OBJECTIVES:
A: In the Ceph replication article, how can Ceph provide synchronous replication between sites?
B: Rewrite the paragraph of the Ceph replication article that begins "When discussing Replication, Disaster Recovery" as a bulleted list that keeps its main facts.
C: Resume the Ceph replication article from its final sentence onward.

TEXT BLOCK:
■ ■ ■ ■ ■ ■ ■

Ceph Object Storage Multisite Replication Series. Part One

Daniel Parkes, Anthony D'Atri (IBM)

Ceph Object Storage Multisite Replication Series

Throughout this series of articles, we will provide hands-on examples to help you set up and configure some of the most critical replication features of the Ceph Object Storage solution. This will include the new Object Storage multisite enhancements released in the Reef release.

At a high level, these are the topics we will cover in this series:

  • Introduction to Ceph Object Storage Multisite Replication.
  • Ceph Object Multisite Architecture & Configuration
  • New Performance Improvements in Reef: Replication Sync Fairness
  • Load-Balancing RGW services: Deploying the Ceph Ingress Service
  • Ceph Object Multisite sync policy
  • Ceph Object Storage Archive Zone

When discussing Replication, Disaster Recovery, Backup and Restore, we have multiple strategies available that provide us with different SLAs for data and application recovery (RTO / RPO). For instance, synchronous replication provides the lowest RPO, which means zero data loss. Ceph can provide synchronous replication between sites by stretching the Ceph cluster among the data centers. On the other hand, asynchronous replication will assume a non-zero RPO. In Ceph, async multisite replication involves replicating the data to another Ceph cluster. Each Ceph storage modality (object, block, and file) has its own asynchronous replication mechanism. This blog series will cover geo-dispersed object storage multisite asynchronous replication.

■ ■ ■ ■ ■ ■ ■

PROVIDED DATA:
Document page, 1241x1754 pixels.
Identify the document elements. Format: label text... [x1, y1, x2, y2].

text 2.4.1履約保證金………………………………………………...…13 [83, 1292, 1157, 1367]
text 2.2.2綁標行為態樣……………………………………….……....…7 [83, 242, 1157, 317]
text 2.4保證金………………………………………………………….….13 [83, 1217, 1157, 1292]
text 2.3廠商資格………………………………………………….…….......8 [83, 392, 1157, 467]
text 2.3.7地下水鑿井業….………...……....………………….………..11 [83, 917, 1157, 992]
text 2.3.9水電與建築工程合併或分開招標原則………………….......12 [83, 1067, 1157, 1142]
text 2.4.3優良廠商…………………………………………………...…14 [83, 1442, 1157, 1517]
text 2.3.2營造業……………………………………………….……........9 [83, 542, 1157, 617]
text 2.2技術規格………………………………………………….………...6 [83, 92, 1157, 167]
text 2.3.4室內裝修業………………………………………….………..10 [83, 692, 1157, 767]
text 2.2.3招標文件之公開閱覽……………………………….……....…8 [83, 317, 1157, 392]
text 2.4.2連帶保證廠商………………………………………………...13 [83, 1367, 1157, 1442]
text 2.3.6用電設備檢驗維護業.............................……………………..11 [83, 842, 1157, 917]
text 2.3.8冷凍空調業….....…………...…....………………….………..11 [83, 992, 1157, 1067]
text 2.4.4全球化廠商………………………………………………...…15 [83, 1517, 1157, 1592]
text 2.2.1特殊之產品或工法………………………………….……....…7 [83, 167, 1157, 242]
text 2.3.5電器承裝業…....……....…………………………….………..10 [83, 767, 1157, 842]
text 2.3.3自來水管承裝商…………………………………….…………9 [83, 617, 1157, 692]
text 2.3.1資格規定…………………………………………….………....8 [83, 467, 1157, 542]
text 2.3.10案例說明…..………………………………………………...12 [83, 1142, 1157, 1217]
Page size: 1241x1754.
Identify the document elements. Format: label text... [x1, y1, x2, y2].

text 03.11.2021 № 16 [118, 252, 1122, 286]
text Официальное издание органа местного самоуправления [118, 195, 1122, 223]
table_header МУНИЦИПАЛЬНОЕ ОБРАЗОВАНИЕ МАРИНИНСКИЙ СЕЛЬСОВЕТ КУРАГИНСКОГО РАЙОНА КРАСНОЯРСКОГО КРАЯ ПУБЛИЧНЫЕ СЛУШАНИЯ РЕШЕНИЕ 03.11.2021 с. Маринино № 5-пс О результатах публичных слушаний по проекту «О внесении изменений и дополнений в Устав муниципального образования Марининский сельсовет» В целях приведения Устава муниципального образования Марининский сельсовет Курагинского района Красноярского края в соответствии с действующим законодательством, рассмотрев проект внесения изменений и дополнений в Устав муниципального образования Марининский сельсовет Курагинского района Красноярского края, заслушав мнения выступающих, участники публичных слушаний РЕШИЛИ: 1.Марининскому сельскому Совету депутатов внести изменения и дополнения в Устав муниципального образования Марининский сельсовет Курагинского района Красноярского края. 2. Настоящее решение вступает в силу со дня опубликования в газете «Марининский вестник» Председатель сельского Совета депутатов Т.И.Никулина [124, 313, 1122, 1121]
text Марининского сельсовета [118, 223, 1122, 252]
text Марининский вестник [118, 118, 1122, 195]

■ ■ ■ ■ ■ ■ ■

ANSWERS TO THE EXERCISE:
A: By stretching the Ceph cluster among the data centers.

B:
- Replication, disaster recovery, and backup and restore offer multiple strategies, each with different SLAs for data and application recovery (RTO / RPO).
- Synchronous replication provides the lowest RPO: zero data loss.
- Ceph achieves synchronous replication between sites by stretching the Ceph cluster among the data centers.
- Asynchronous replication assumes a non-zero RPO.
- In Ceph, async multisite replication copies data to another Ceph cluster.
- Object, block, and file storage each have their own asynchronous replication mechanism.
- The series covers geo-dispersed object storage multisite asynchronous replication.

C:
Introduction to Ceph Object Storage Multisite Replication

Before getting our hands wet with the deployment details, let's begin with a quick overview of what Ceph Object Storage (RGW) provides: enterprise grade, highly mature object geo-replication capabilities. The RGW multisite replication feature facilitates asynchronous object replication across single or multi-zone deployments. Ceph Object Storage operates efficiently over WAN connections using asynchronous replication with eventual consistency.

Ceph Object Storage Multisite Replication provides many benefits for businesses that must store and manage large amounts of data across multiple locations. Here are some of the key benefits of using Ceph Object Storage Multisite Replication:

Improved Data Availability, Multi-Region

Ceph Object Storage clusters can be geographically dispersed, which improves data availability and reduces the risk of data loss due to hardware failure, natural disasters or other events. There are no network latency requirements as we are doing eventually consistent async replication.

Active/Active Replication

Replication is Active/Active for data (object) access. Multiple end users can simultaneously read/write from/to their closest RGW (S3) endpoint location. In other words, the replication is bidirectional. This enables users to access data more quickly and reduce downtime.

Notably only the designated master zone in the zone group accepts etadata updates. For example, when creating Users and Buckets, all metadata modifications on non-master zones will be forwarded to the configured master. if the master fails, a manual master zone failover must be triggered.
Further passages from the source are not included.